DATASET ENTRIES below:
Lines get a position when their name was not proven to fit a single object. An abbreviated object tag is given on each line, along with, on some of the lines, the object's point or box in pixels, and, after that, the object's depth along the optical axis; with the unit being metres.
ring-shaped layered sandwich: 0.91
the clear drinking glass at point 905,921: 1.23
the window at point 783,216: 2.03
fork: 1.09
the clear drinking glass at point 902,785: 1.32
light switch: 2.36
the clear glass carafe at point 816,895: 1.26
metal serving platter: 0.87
End of DATASET ENTRIES.
DATASET ENTRIES below:
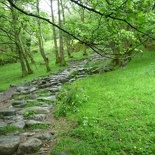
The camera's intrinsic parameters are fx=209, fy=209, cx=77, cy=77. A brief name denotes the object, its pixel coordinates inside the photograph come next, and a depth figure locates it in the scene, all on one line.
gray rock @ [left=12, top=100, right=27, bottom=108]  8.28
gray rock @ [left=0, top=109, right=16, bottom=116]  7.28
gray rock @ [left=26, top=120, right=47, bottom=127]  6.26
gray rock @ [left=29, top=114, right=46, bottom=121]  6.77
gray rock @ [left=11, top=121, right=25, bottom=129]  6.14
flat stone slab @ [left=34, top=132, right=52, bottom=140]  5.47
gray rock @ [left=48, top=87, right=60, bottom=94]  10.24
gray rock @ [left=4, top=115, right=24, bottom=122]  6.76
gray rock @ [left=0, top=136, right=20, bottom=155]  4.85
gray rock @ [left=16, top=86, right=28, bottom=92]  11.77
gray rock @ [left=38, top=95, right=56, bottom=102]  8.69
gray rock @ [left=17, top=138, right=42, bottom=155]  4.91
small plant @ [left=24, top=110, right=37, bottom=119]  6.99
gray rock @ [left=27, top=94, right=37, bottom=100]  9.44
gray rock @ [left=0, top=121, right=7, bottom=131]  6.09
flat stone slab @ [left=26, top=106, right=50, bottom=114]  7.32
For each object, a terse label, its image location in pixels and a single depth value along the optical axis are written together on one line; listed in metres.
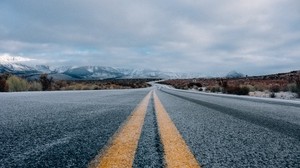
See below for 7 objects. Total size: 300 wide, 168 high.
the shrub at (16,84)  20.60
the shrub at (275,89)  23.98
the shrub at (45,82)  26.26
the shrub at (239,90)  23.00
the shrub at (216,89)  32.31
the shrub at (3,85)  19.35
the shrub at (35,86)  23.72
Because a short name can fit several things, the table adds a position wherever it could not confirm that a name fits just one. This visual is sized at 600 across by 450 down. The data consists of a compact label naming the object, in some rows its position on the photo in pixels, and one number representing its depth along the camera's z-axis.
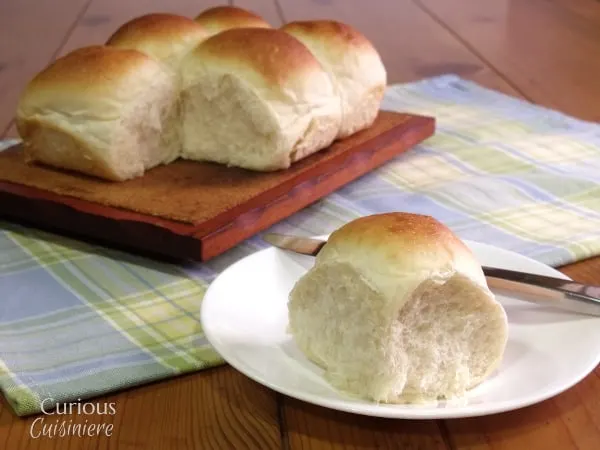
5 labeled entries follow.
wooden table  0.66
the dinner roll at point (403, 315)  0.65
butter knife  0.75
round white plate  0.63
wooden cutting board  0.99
End of DATASET ENTRIES.
DATASET ENTRIES below:
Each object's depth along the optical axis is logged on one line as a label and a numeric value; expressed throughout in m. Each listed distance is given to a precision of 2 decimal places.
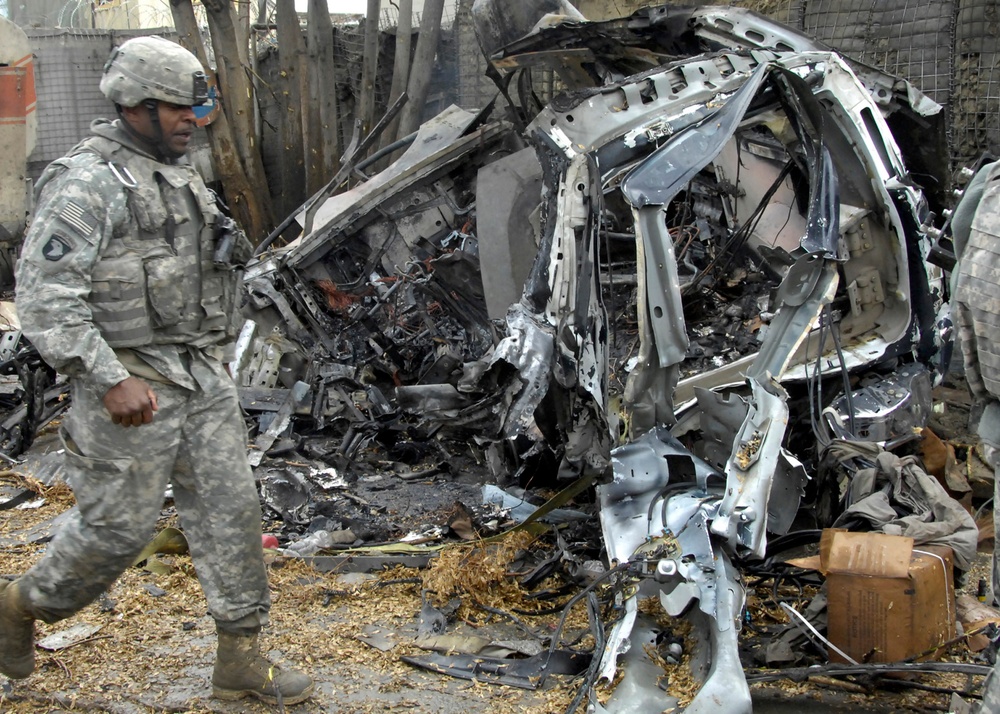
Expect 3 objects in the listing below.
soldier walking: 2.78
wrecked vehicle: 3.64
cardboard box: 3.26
End of DATASET ENTRIES.
#### [TASK DETAILS]
Look through the records and copy every line that has the word "position".

#### [TASK RESULT]
Lines get a position when their name was not proven to fit a single object. An abbreviated object tag is given on each line, along with, on some of the lines, the object's point or box in pixels, and, after that, the object's depth along the optical axis; with the unit being metres.
Because a short name can fit several things, the table adds a position wherever it could not confirm that a name fits just one. This visual is sized at 600 across by 450 down. The data consists of a compact label naming the object, in some rows its position on the photo in pixels, and one number representing its depth along the camera's z-axis.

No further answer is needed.